Metin bölümü =>
──────

Ek Bütçe

Yürütmenin 2022 devlet bütçesi ilk altı ayda tükenmiş ki, 21 Haziran 2022 de (dün), Türkiye Büyük Millet Meclisi’nden, tükenmiş bütçeye yakın yeni bir bütçe yetkisi istenmiştir. Kararname ile her türlü uygulamayı yapabilen tek adam yönetiminin, ek bütçesi için TBMM’den yardım istemesi hoştur. Bir asırlık cumhuriyet döneminin en büyük ek bütçesinin rakamlarına boğulmadan, sade bir vatandaş görüşü ile istenilen yetkiyi, özetleyerek anlatmaya çalışacağım.

──────

Sağlanan bilgiler =>
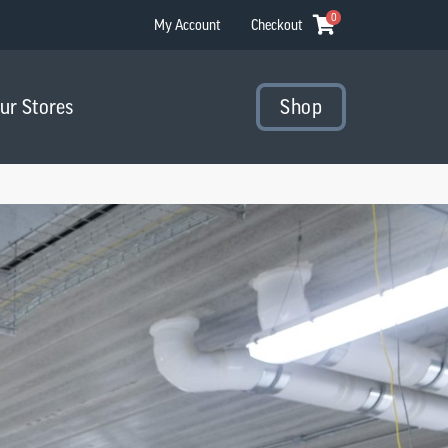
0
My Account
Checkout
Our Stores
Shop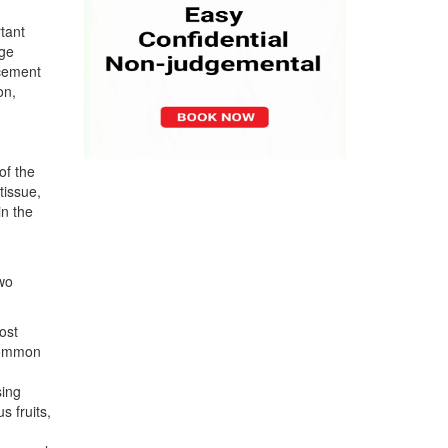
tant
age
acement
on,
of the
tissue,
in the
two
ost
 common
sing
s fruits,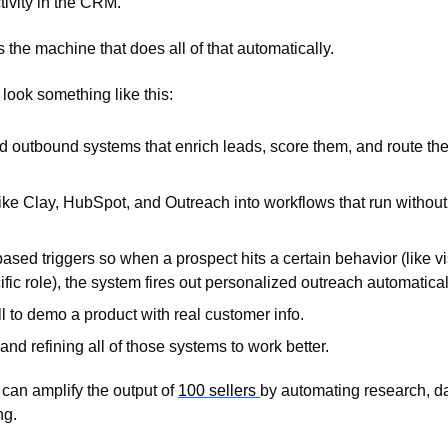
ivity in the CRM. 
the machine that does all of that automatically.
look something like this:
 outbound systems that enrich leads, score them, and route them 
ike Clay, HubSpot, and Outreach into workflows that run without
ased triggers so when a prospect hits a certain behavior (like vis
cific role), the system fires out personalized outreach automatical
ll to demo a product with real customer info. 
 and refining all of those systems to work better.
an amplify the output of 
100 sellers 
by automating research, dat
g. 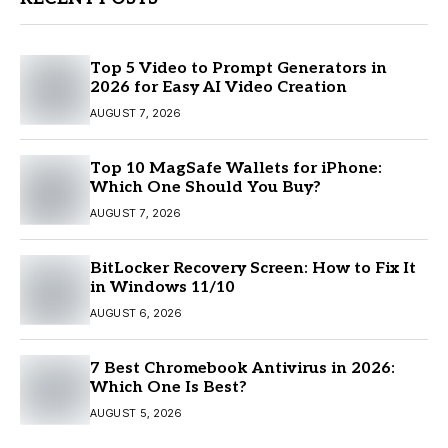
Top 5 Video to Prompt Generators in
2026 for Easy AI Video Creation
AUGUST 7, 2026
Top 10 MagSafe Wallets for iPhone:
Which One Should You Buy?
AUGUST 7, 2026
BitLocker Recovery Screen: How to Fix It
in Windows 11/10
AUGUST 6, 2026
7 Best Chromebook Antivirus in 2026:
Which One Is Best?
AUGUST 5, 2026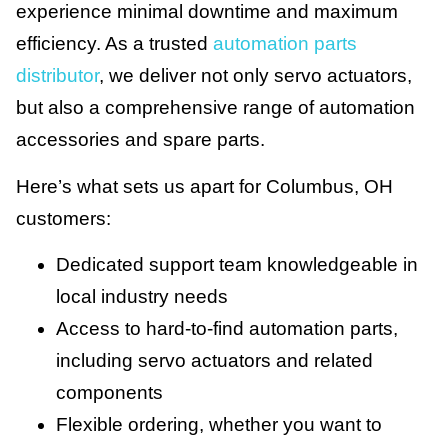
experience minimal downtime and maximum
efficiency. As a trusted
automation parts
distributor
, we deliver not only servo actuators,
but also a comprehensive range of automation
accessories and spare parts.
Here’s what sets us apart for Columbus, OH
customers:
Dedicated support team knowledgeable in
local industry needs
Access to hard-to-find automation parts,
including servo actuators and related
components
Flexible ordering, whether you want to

──────

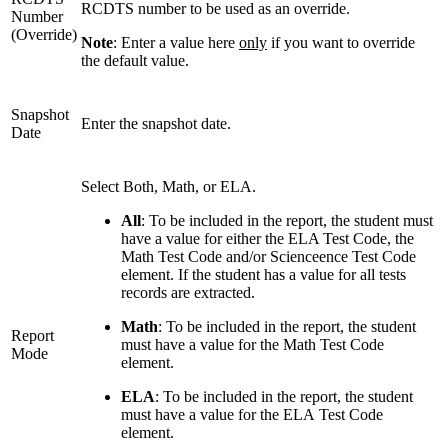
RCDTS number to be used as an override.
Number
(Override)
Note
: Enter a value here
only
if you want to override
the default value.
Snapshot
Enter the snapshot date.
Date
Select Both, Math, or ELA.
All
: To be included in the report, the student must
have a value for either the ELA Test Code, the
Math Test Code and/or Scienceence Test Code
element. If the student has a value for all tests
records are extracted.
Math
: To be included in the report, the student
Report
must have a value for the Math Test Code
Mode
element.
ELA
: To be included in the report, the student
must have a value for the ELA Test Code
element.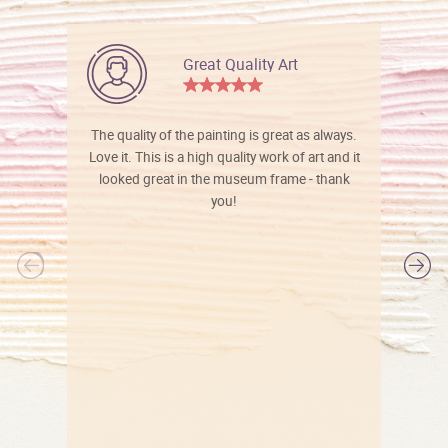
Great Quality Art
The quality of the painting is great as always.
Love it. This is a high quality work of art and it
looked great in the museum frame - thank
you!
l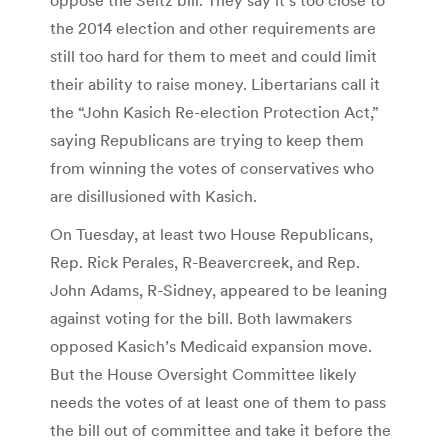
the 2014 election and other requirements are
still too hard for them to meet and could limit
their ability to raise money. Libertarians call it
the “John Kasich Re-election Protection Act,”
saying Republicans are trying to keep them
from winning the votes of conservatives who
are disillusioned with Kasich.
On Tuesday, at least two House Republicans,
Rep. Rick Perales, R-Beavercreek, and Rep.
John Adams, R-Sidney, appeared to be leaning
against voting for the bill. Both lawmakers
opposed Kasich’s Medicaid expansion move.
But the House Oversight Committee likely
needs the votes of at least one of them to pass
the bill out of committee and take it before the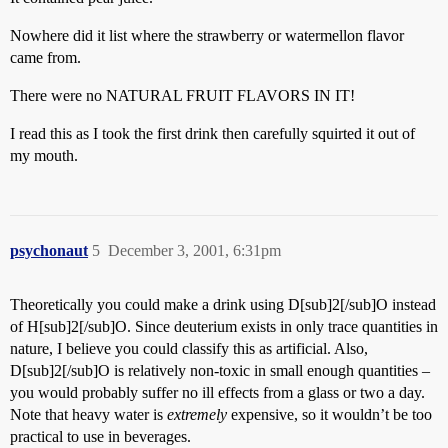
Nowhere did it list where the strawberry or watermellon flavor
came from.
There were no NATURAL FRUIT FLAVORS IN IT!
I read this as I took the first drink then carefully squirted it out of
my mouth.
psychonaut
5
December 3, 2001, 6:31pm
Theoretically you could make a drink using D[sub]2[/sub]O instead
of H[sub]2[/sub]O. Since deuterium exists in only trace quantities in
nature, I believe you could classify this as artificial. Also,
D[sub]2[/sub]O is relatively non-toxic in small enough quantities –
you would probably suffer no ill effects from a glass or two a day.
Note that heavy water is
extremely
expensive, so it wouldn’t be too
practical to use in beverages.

──────

Görev ayrıntıları =>
Ek bütçe metnine göre aşağıdaki soruları yanıtlayın.
1. Yürütmenin 2022 devlet bütçesi ne kadar sürede tükenmiştir?
2. Yeni bütçe yetkisi hangi tarihte istenmiştir?
3. Bu yetki hangi kurumdan istenmiştir?
Kayıtların bu işle hiçbir ilgisi yoktur.

Çözümünüz =>
1. İlk altı ayda tükenmiştir.
2. 21 Haziran 2022'de istenmiştir.
3. Türkiye Büyük Millet Meclisi'nden istenmiştir.